RFC issued on CLO good practices

RFC issued on CLO good practices

Thursday 14 September 2023 17:27 London/ 12.27 New York/ 01.27 (+ 1 day) Tokyo

Market updates and sector developments

IOSCO has called for an improvement in practices in the leveraged loan market and is seeking feedback on a number of good practices it is proposing in connection with CLOs.
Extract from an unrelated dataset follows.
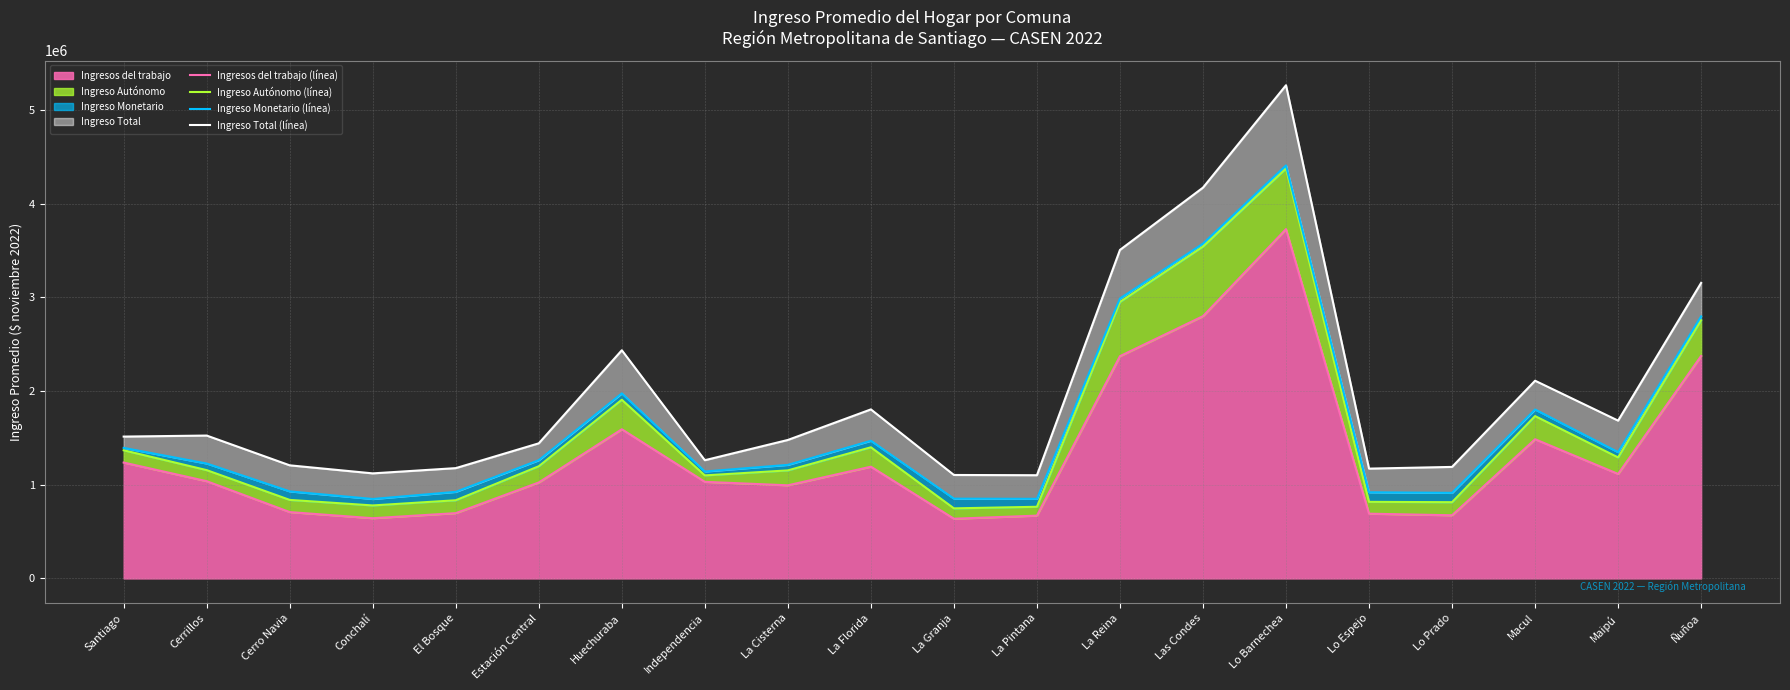

What is the total value across all series at Estación Central?

4928789.0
The organisation notes that a “prolonged borrower-friendly environment” has impacted market practices, giving rise to covenant-lite leveraged loans, increased complexity of documentation and the aggressive use of EBITDA adjustments.  

“The proposed set of good practices are an important step towards mitigating some of the vulnerabilities observed in our work, particularly the possible conduct and conflicts of interest risks observed across the intermediation chain – from leveraged loan origination through the distribution of the CLO notes,” IOSCO sates.
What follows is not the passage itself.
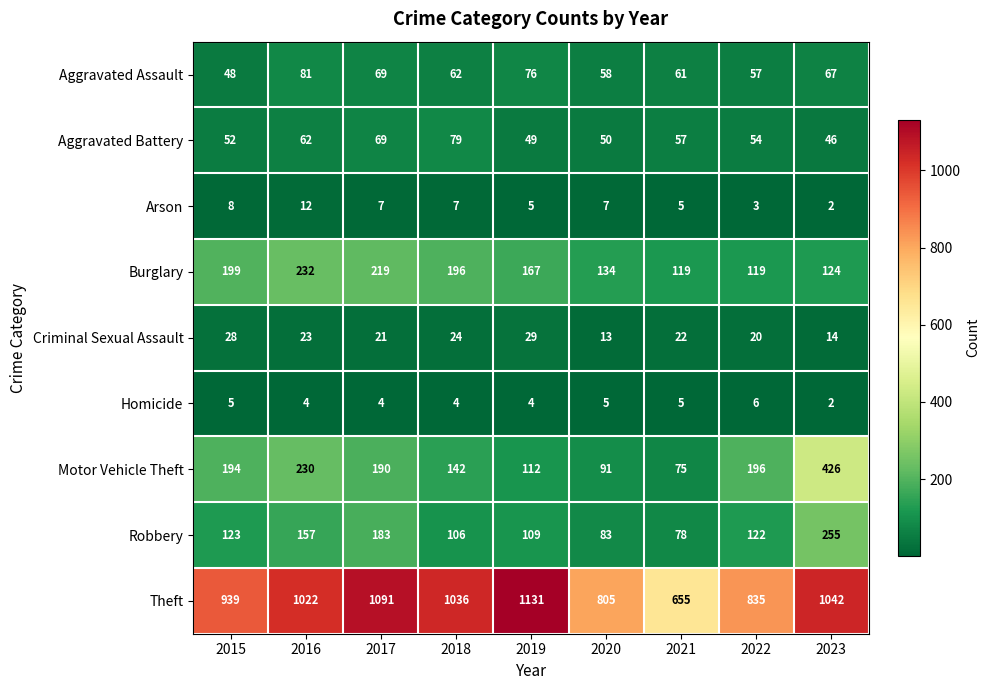

What is the difference between the maximum and minimum values in the Theft series?

476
The organisation has released a consultation report that explains why the vulnerabilities identified in the leveraged loan and CLO markets could impact its objectives of protecting investors, ensuring that markets are fair, efficient and transparent, and reducing systemic risk. The report also outlines 12 proposed good practices, which are grouped into five themes: origination and refinancing based on a sound business premise; EBITDA and loan documentation transparency; strengthening alignment of interest from loan origination to end investors; addressing interests of different market participants throughout the intermediation chain; and disclosure of information on an ongoing basis.

In other news…

FCDO anchor investor on BIC IV
Bayfront Infrastructure Management has completed its fourth infrastructure ABS transaction via the Bayfront Infrastructure Capital IV vehicle. The deal is backed by a circa US$410.3m portfolio comprising 40 individual loans/bonds, spread across 33 projects, 15 countries and 10 industry sub-sectors.

Five classes of investment grade notes – classes A1, A1SU, B, C and D – were rated by Moody’s and offered to institutional investors. The class A1SU notes represent a dedicated sustainability tranche and were issued under the Bayfront Sustainable Finance Framework, with net proceeds used to finance infrastructure debt for eligible green and social.

As sponsor of the transaction, Bayfront has acquired the retention preference shares, comprising 5% of the capital structure. Additionally, the UK Foreign Commonwealth & Development Office committed an anchor investment of up to US$20.4m in the preference shares as part of its Mobilising Institutional Capital Through Listed Product Structures (MOBILIST) programme, receiving a final allocation of US$5m, given strong oversubscription for the notes.

The unrated class D notes benefit from a guarantee from GuarantCo, which is rated AA-/A1 by Moody’s and Fitch, for principal and interest amounts payable. GuarantCo is a contingent credit solutions provider that is part of the Private Infrastructure Development Group. The notes were preplaced with funds managed by Apollo Global Management.